Top 50 Flames of All Time: #49 Sonia Scurfield
Photo credit:Graphic by Mike Gould
By Ryan Pike5 months ago
The Calgary Flames have had the benefit of some strong ownership during the course of their history, including for several seasons in the 1990s when the Canadian dollar crashed in value and the team wasn’t exactly a great investment. But some of the franchise’s most memorable, important owners were from the 1980s.
Let’s take a look at Sonia Scurfield, #49 on our list, and an individual that made hockey history.
Originally from Hafford, Saskatchewan, Sonia Onishenko earned degrees at the University of Saskatchewan and University of Manitoba before meeting her future husband, Ralph, and getting married in Edmonton in 1954. They eventually relocated to the Calgary area.
Ralph Scurfield was part of the original Flames ownership group that partnered with Nelson Scalbania in 1980 (and became the main owners after Scalbania sold his interest in 1981). Sonia joined the Flames ownership group under tragic circumstances following Ralph’s death in a heli-skiing accident in Feb. 1985.

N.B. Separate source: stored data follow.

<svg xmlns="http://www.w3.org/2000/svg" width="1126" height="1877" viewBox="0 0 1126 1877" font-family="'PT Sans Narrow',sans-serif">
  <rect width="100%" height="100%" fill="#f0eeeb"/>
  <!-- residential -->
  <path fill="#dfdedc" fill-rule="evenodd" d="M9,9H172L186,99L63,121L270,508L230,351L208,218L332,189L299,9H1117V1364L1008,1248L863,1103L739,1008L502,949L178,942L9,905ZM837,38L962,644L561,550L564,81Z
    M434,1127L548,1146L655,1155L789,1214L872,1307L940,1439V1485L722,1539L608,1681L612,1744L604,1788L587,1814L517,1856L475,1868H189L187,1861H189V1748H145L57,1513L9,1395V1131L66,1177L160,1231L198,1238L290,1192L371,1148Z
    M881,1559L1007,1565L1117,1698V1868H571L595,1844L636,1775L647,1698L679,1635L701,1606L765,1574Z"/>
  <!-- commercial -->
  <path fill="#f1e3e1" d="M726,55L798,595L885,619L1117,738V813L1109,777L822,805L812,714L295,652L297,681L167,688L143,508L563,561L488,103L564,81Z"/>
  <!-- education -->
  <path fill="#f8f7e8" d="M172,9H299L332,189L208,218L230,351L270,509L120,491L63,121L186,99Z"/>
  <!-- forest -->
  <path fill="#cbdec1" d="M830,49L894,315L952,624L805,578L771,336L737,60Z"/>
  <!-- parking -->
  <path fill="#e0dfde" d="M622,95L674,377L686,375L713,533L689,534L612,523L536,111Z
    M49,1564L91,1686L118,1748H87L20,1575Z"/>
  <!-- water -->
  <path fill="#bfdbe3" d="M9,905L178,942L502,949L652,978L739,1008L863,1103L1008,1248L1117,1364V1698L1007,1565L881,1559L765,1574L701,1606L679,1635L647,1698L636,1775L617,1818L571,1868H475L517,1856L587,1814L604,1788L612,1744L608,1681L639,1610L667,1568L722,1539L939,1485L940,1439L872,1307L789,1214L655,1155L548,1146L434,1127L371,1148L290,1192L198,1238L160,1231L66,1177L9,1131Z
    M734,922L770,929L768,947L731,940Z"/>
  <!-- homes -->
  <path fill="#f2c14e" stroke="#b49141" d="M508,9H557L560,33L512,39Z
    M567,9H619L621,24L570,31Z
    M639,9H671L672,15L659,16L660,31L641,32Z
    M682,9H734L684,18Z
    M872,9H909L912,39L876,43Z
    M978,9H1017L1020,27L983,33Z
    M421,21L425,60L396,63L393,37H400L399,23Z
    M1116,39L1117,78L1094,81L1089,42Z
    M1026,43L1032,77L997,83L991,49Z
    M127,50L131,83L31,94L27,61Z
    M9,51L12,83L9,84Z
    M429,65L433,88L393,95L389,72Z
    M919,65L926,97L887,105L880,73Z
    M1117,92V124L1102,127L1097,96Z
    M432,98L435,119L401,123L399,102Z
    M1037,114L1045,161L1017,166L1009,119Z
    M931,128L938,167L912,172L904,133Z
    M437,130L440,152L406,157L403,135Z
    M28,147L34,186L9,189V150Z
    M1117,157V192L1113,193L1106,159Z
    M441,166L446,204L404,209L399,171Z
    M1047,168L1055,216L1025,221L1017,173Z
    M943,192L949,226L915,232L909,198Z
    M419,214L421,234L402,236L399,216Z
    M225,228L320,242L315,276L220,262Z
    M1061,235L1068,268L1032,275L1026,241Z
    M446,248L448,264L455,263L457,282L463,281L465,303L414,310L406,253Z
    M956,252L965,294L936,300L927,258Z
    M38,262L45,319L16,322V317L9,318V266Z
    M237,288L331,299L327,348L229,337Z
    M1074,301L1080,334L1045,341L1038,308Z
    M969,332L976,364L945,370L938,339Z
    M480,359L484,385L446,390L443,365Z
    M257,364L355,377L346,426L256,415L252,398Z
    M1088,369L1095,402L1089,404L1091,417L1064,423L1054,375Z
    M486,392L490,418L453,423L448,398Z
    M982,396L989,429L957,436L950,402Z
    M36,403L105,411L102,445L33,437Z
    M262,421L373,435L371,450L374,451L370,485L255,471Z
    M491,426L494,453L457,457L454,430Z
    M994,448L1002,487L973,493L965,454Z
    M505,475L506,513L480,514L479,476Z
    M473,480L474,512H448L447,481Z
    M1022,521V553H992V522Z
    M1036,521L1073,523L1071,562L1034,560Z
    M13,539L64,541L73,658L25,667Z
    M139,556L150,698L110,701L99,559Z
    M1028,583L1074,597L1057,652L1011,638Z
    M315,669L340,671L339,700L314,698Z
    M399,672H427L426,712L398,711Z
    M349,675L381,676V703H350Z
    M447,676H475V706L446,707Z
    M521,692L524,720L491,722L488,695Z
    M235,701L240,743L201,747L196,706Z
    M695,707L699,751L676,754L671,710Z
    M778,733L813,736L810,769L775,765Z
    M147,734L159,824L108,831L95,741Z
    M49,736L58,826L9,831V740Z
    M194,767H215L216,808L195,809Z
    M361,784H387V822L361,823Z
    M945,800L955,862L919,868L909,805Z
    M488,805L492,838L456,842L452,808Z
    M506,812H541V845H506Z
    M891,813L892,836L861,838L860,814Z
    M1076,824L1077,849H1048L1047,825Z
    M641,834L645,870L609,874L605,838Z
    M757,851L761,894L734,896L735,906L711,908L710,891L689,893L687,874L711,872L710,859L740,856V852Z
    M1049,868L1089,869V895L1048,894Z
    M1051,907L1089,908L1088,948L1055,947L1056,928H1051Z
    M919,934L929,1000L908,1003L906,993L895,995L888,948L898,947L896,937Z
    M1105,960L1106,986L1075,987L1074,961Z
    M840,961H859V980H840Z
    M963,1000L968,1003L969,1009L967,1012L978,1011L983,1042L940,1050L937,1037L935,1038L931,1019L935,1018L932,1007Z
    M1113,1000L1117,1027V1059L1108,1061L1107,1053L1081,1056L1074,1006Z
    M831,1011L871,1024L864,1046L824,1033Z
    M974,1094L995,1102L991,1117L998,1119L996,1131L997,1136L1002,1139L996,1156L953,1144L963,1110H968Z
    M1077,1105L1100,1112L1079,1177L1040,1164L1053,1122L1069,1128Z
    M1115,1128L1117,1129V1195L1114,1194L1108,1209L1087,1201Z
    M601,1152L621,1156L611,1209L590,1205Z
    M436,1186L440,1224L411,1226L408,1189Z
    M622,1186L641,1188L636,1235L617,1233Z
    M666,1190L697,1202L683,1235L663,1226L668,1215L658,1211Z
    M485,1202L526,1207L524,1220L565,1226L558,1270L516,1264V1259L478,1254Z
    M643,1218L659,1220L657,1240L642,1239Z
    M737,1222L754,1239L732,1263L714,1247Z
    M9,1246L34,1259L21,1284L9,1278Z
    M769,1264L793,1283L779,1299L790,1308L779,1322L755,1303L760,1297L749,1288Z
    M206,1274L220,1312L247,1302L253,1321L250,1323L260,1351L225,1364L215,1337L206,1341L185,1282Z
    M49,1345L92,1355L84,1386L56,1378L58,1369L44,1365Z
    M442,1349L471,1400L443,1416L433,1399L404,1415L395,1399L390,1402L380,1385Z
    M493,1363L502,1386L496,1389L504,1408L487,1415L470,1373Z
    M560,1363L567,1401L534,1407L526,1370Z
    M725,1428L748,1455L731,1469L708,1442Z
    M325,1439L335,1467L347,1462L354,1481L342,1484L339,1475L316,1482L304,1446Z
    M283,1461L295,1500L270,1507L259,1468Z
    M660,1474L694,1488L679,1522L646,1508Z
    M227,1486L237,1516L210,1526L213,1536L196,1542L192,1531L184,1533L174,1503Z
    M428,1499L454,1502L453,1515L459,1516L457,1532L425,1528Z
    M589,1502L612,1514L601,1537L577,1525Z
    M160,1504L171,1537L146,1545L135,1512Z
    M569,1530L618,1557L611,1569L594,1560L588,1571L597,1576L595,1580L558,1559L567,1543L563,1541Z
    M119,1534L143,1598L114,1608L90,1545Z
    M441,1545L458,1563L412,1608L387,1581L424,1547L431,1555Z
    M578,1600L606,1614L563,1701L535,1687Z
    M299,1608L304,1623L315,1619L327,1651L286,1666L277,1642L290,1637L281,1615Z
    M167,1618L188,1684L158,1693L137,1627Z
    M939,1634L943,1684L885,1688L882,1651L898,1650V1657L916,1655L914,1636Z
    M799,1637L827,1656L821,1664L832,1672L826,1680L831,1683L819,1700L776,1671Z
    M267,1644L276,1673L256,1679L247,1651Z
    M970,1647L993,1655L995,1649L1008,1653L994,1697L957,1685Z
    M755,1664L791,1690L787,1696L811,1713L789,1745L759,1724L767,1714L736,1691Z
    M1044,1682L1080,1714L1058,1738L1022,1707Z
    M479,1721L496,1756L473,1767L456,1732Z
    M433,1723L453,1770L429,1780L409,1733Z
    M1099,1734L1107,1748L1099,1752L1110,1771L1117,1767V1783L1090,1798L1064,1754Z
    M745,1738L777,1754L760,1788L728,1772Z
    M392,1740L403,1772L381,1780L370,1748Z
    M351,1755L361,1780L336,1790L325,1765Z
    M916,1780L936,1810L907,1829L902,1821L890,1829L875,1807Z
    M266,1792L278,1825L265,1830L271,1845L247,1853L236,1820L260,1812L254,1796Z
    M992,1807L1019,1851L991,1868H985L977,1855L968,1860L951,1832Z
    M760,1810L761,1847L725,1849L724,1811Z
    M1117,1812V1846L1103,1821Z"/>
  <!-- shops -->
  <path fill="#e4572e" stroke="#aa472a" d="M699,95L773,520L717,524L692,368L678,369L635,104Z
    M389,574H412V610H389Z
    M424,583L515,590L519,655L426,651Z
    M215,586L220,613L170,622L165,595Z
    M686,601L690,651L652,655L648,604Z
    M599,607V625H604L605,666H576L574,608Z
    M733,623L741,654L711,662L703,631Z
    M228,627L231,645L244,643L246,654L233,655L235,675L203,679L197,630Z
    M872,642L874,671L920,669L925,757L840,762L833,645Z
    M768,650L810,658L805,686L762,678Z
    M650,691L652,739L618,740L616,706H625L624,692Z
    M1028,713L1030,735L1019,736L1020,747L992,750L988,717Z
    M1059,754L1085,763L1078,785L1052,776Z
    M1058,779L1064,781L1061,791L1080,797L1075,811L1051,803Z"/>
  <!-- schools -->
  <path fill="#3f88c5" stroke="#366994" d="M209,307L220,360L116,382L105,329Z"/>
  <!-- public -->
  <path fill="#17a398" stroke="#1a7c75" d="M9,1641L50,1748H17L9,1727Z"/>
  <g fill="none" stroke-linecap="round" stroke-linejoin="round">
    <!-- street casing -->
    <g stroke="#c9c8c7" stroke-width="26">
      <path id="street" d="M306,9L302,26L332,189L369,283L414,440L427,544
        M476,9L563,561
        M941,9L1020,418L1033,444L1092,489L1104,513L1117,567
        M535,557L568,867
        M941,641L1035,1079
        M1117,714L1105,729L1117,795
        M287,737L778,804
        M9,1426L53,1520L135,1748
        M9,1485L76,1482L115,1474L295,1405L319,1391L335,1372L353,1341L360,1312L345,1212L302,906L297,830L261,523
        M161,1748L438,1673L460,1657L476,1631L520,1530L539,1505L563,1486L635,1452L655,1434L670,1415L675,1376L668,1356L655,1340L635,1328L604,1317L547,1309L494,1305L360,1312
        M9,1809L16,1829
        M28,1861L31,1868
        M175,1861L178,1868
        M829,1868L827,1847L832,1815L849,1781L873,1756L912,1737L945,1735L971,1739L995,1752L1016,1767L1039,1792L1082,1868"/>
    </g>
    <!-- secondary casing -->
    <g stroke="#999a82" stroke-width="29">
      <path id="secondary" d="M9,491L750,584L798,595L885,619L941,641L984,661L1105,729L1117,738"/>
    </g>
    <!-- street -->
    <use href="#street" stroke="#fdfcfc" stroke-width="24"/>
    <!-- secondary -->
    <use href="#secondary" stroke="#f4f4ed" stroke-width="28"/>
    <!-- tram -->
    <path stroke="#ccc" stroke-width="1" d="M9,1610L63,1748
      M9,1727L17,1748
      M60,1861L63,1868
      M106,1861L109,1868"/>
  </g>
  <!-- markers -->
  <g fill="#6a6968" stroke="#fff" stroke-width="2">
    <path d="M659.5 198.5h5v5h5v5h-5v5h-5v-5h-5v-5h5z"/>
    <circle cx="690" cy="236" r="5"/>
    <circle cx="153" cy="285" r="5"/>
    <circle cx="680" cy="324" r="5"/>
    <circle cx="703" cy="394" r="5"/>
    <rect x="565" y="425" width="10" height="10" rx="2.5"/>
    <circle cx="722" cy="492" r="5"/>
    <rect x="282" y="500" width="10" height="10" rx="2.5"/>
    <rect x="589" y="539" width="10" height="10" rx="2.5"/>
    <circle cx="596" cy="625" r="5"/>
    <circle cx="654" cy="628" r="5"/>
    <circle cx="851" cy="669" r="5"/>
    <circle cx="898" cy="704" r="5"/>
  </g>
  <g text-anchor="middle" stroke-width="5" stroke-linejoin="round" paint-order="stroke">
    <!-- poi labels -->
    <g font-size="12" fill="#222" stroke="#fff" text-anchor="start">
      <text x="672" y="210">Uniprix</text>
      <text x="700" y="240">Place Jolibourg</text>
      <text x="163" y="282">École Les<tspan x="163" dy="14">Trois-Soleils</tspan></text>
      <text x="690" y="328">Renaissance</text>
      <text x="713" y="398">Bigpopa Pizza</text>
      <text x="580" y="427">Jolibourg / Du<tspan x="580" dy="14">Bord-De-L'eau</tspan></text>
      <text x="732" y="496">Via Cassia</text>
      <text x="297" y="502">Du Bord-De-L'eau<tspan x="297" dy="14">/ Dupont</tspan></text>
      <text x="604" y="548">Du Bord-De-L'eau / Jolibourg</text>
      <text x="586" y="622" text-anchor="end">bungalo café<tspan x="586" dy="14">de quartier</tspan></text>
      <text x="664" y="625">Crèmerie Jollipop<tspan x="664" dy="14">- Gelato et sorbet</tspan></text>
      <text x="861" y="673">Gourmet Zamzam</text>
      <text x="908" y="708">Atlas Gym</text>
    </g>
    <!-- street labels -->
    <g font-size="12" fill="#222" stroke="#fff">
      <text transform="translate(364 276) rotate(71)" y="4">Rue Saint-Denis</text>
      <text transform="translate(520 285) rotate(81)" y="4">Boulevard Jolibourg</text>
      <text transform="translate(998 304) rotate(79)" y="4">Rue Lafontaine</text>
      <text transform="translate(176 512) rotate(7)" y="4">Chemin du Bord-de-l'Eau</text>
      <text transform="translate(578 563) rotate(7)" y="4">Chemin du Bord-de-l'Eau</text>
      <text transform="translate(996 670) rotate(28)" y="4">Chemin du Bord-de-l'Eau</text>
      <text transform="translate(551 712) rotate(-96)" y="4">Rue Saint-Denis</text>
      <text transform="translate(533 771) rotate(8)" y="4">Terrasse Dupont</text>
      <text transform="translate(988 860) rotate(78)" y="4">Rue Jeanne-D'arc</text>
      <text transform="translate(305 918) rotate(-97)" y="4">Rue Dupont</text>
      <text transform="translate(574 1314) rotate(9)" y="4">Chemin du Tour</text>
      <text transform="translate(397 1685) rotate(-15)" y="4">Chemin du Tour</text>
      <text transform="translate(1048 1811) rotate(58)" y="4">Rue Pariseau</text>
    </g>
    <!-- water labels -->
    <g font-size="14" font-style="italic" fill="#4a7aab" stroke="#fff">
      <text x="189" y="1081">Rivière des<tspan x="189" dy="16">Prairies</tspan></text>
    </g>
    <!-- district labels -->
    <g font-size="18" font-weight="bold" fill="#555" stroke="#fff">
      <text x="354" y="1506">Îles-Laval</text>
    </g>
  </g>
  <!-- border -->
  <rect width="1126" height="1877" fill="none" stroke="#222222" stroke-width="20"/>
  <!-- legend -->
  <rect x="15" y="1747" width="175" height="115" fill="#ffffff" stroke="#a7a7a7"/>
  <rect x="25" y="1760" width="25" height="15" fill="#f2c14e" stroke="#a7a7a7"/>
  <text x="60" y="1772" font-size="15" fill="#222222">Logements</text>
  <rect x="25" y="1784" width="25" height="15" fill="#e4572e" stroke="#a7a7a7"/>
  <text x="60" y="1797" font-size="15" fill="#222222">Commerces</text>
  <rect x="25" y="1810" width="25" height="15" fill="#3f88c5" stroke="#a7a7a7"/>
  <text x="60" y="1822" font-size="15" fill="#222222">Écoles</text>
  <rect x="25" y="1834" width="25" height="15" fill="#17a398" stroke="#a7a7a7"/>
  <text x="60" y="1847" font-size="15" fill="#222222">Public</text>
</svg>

Scurfield remained part of the ownership group until she sold her interest in an ownership shuffle in 1994 that saw her and original owner Norman Kwong sell their shares and six new faces – including current majority owner Murray Edwards – join the group. During her near-decade as an owner, the Flames had incredible on-ice success, including two Presidents’ Trophies, a pair of trips to the Stanley Cup Final, and a championship win in 1989.
She made history in 1989, becoming just the second woman to ever have her name engraved on the Stanley Cup (and the first Canadian woman). To this day, she remains one of just 17 women to be engraved on the Cup. In addition to this, she was a big part of many of the Flames’ philanthropic efforts during this period and helped establish the foundation for what the club does in the community to this day.
Sonia lost her husband to a sudden, tragic accident. Nobody would’ve given her any grief if she had sold the shares she inherited. Instead, she held onto those shares, made an indelible mark on the Flames franchise, and made NHL history, too.